* Exercise aim *
Your answer should consist of every line from the records that holds the string "camera".

* Source data *
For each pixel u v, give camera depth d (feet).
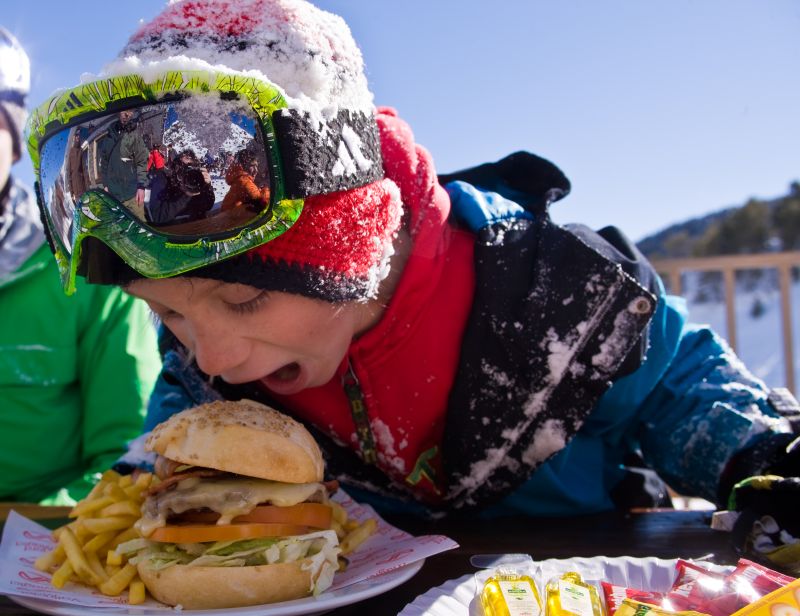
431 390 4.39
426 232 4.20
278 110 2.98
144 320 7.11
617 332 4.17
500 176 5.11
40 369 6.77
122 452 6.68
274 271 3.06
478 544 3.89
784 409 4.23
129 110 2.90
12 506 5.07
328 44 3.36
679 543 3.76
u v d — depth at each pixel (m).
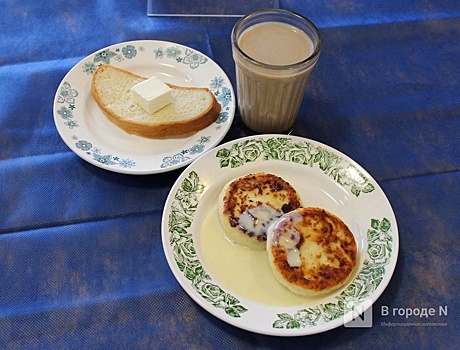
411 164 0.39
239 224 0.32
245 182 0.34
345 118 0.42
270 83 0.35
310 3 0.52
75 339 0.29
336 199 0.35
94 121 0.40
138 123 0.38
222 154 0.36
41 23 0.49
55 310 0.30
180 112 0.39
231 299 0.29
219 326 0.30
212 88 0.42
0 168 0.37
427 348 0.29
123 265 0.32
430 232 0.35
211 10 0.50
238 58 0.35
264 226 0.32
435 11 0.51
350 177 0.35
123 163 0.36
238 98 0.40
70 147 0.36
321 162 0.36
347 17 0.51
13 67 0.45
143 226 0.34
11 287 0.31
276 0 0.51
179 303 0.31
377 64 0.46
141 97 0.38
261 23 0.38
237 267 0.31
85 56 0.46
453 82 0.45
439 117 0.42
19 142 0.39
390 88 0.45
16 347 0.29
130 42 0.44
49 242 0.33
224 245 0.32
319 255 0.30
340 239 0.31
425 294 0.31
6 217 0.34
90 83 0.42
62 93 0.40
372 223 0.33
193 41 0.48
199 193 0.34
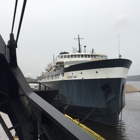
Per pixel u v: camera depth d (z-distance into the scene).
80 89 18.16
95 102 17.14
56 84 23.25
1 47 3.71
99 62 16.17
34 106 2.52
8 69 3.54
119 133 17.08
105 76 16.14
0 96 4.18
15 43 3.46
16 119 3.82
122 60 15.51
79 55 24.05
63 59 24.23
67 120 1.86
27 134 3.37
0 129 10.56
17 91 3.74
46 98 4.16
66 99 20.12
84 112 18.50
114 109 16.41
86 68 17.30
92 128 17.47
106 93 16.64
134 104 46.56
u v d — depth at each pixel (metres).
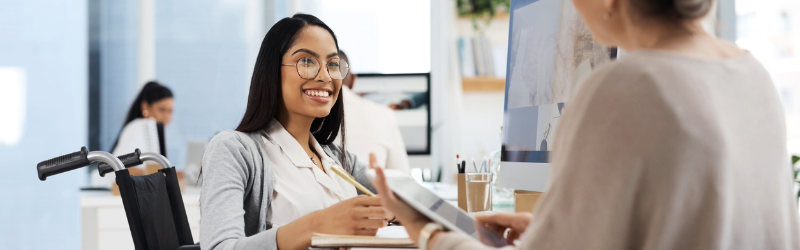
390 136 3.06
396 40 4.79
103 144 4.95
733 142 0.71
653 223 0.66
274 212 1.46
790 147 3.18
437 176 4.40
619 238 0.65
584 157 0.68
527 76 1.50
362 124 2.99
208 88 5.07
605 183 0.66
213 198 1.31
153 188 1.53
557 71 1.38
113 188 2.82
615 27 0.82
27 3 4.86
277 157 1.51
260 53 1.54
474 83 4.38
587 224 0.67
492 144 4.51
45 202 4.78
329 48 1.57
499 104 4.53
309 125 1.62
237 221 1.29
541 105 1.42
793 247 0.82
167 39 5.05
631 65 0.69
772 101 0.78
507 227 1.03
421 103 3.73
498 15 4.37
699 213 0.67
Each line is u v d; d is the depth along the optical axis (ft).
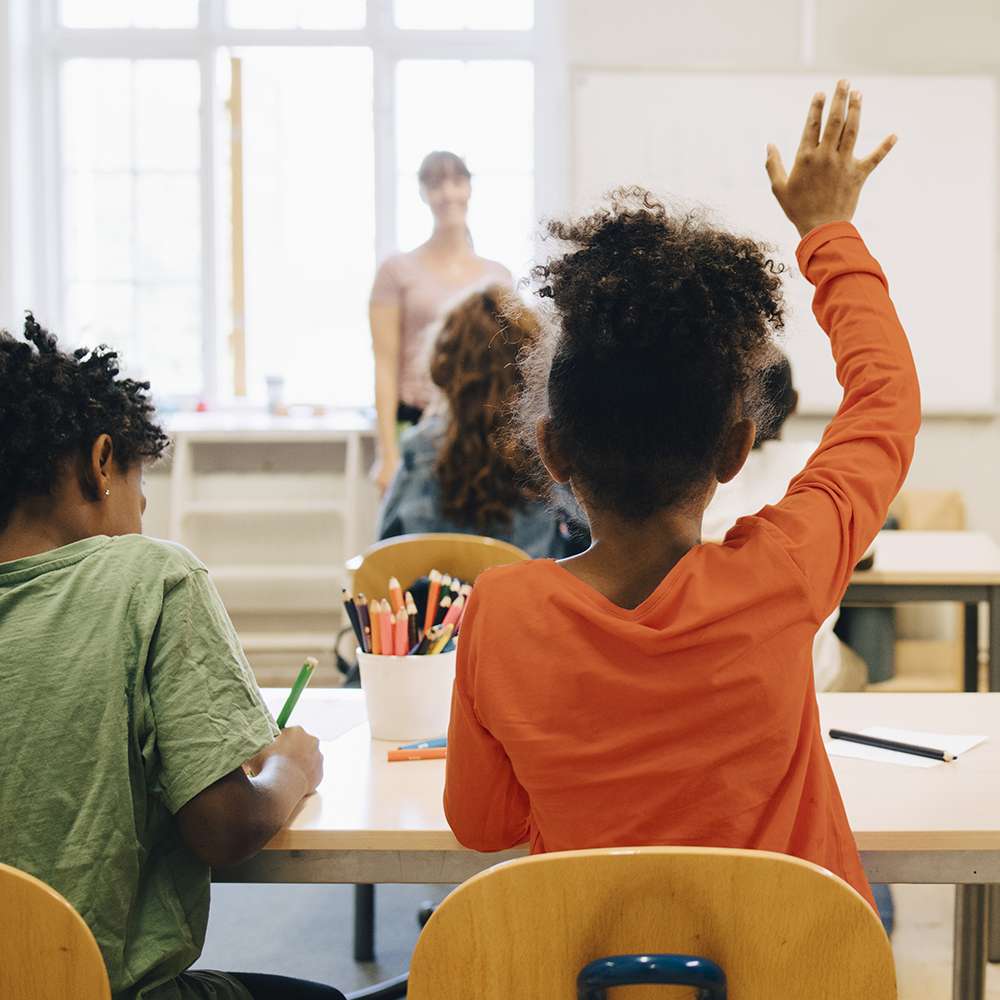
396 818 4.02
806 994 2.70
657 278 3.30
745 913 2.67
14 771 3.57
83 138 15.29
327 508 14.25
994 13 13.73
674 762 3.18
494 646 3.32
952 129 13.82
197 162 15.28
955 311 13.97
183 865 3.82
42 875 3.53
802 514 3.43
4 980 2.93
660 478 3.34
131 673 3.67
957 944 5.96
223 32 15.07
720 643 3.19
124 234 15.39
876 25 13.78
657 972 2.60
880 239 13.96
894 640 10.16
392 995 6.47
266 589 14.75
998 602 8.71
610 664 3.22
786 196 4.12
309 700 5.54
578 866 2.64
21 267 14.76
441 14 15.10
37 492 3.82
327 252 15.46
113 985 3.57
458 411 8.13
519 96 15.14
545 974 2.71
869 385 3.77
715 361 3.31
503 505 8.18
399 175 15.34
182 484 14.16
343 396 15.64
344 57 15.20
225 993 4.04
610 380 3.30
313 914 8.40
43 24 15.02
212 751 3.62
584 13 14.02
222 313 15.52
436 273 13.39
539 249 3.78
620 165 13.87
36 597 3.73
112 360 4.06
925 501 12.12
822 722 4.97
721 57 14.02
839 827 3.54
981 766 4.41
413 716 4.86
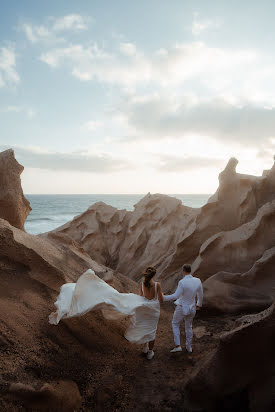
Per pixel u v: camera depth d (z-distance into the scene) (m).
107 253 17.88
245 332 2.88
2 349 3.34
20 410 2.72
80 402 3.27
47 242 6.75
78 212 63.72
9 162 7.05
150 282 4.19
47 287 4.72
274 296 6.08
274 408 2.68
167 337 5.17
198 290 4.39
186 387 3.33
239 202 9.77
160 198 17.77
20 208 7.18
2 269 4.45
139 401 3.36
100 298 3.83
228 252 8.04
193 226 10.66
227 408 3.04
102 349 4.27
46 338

* Your response *
For each pixel u v, give camera depth d (feet).
Per pixel u v: camera depth d (z-distance into the scene).
Per pixel u v: camera depth d (z-distance into the scene) (m).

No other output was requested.